» Extract
Segment Open
DTA-CAB
view release on metacpan or search on metacpan
CAB/WebServiceHowto.pod view on Meta::CPAN
=head3 Analysis Components
This section describes the atomic analysis components
provided by the default L<DTA::CAB::Chain::DTA|DTA::CAB::Chain::DTA> configuration.
=over 4
=item L<static|DTA::CAB::Analyzer::Cache::Static>
Static type-wise analysis cache for
the L<attributes|/Analysis Attributes>
C<eqphox>, C<errid>, C<exlex>, C<f>, C<lts>, C<mlatin>, C<morph>, C<msafe>, C<rw>, C<xlit>, C<lang>, and C<pnd>
based on the most recent release of the L<I<Deutsches Textarchiv>|http://www.deutschestextarchiv.de> corpus,
typically less than one week old.
=item L<exlex|DTA::CAB::Analyzer::ExLex>
Type-wise exception lexicon extracted from the
L<DTA EvalCorpus|http://odo.dwds.de/~jurish/software/dtaec/>
and the DTA::CAB error database (demo L<here|http://kaskade.dwds.de/caberr/>),
typically updated weekly.
=item L<tokpp|DTA::CAB::Analyzer::TokPP>
Type-wise heuristic token preprocessor used to identify punctuation, numbers, quotes, etc.
=item L<xlit|DTA::CAB::Analyzer::Unicruft>
Deterministic type-wise character transliterator based on L<libunicruft|http://odo.dwds.de/~moocow/software/unicruft/>,
mostly useful for handling extinct characters and diacritics.
=item L<lts|DTA::CAB::Analyzer::LTS>
Deterministic type-wise phonetization ("letter-to-sound" mapping)
via L<Gfsm|http://kaskade.dwds.de/~moocow/mirror/projects/gfsm/> transducer
as described in L<Jurish (2012), Ch. 1|http://./#jurish2012>.
=item L<morph|DTA::CAB::Analyzer::Morph>
Type-wise morphological analysis of the (transliterated) surface form
via L<Gfsm|http://kaskade.dwds.de/~moocow/mirror/projects/gfsm/> transducer.
The default DTA analysis chanin uses a modified version of the
L<TAGH|https://www.dwds.de/static/publications/text/Geyken_Hanneforth_fsmnlp.pdf>
morphology FST.
Segment Closed
» Data block
Segment Open
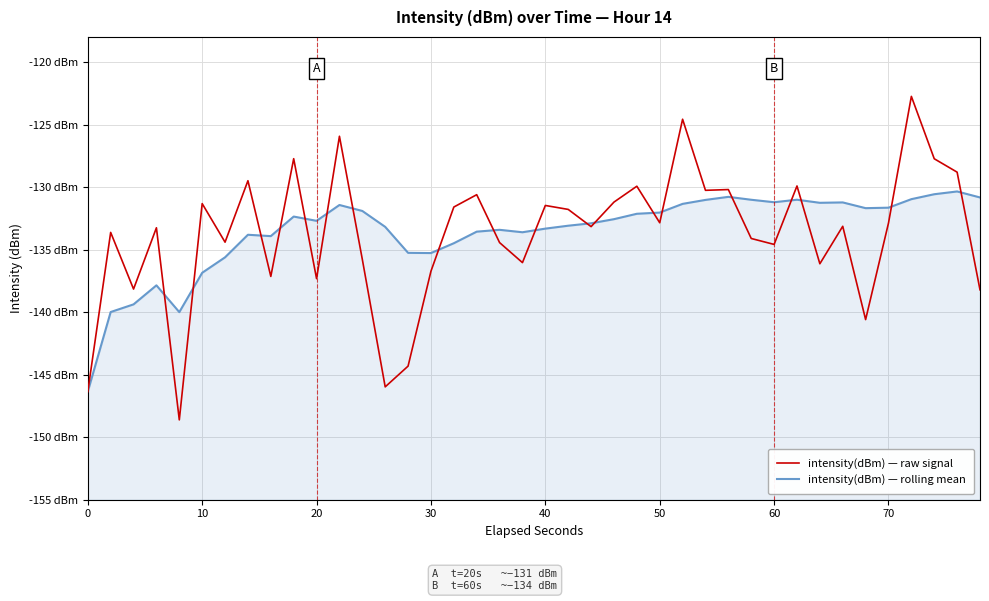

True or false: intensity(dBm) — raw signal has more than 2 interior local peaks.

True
Segment Closed
» Work to complete
1/ In the DTA::CAB documentation, rewrite the paragraph beginning "Static type-wise analysis cache for" as a short bulleted list that keeps its main facts.
2/ Retype the part of the DTA::CAB documentation starting at "The default DTA" and ending at "morphology FST.".

» Results for the exercise
1/
- A static, type-wise analysis cache.
- It covers the attributes eqphox, errid, exlex, f, lts, mlatin, morph, msafe, rw, xlit, lang, and pnd.
- It is based on the most recent release of the Deutsches Textarchiv corpus.
- It is typically less than one week old.

2/
The default DTA analysis chanin uses a modified version of the
L<TAGH|https://www.dwds.de/static/publications/text/Geyken_Hanneforth_fsmnlp.pdf>
morphology FST.